The above ways are the only ways afaiu an innacurate percision could reach the DB, are there any other ways I'm unaware of?

So I think it's good so far. Thanks for doing it. My worry is about some ways to make edits that'd miss. e.g. when there's a leak, we have to check everything and in case of mediawiki it's not possible (e.g. you can make edits using maint scripts).

My suggested course of action since the main bits have been checked:

  • Wait for results of T283576: Look in the database for malformed globe-coordiante precisions
  • If the problematic cases introduced only circa 2014 and stopped being introduced for years, call this ticket done.
  • If it is being introduced recently, dig deeper. For example, if it happened in the last three months, we can check hadoop and logstash for more information.

HTH

I think this is ready for another look now the db looking ticket is done.
Removed @ItamarWMDE as he is no longer on the camp

So, given that T283576 only found two items (Q3629997 history, Q3642430 history) with an invalid precision and both those precision values were entered in 2014 by the same bot, I guess we can close this task as done?
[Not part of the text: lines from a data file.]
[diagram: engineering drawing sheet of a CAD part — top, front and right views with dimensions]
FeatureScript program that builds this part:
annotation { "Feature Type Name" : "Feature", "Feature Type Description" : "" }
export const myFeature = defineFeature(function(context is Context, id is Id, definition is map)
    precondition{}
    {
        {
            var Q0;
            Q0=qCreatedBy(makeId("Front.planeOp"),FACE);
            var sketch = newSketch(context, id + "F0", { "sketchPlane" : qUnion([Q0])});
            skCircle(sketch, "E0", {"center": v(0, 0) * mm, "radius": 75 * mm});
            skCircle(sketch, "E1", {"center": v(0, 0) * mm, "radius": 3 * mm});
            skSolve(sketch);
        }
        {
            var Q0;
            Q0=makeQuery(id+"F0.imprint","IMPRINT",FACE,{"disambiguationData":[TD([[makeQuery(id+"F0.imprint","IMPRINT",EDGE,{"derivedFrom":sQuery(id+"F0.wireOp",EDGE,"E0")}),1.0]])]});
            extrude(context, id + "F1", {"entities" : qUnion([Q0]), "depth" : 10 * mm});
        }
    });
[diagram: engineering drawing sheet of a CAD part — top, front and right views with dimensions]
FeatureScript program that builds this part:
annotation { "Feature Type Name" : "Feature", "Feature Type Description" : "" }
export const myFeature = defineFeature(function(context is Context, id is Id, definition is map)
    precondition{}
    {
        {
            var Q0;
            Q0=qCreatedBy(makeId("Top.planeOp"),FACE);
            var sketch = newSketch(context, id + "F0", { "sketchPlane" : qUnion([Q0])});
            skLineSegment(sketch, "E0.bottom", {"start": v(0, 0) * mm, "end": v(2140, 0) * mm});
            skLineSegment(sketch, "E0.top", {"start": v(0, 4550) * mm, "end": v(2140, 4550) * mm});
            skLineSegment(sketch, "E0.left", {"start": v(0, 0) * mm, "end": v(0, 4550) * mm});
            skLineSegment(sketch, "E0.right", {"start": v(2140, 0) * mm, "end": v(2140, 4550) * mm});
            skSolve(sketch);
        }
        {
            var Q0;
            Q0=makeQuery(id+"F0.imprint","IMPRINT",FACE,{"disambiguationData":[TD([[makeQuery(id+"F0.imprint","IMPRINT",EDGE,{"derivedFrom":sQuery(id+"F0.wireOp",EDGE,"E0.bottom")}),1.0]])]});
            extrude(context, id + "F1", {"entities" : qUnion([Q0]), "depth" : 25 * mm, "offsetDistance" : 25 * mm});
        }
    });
Itamar's investigation didn't find any issues, and Amir pointed out that we probably don't have reason to expect any undiscovered issues.

We technically got it done but I would like to know how are we going to avoid having exceptions in production. They were introduced in 2014 and wont' happen again but: 1- We need to fix current items (by possibly removing the statement?) 2- Avoid showing exception in case a user requests rdf output, we can't and shouldn't change content of an old revision so it means hitting with revid for output shouldn't cause an exception.

We technically got it done but I would like to know how are we going to avoid having exceptions in production. They were introduced in 2014 and wont' happen again but: 1- We need to fix current items (by possibly removing the statement?) 2- Avoid showing exception in case a user requests rdf output, we can't and shouldn't change content of an old revision so it means hitting with revid for output shouldn't cause an exception.

Good points. For the purely technical aspect of the logspam there already is T283569. But I feel the two issues you mention also touch some product considerations. I'll check in with them and when we know more we can move forward with this.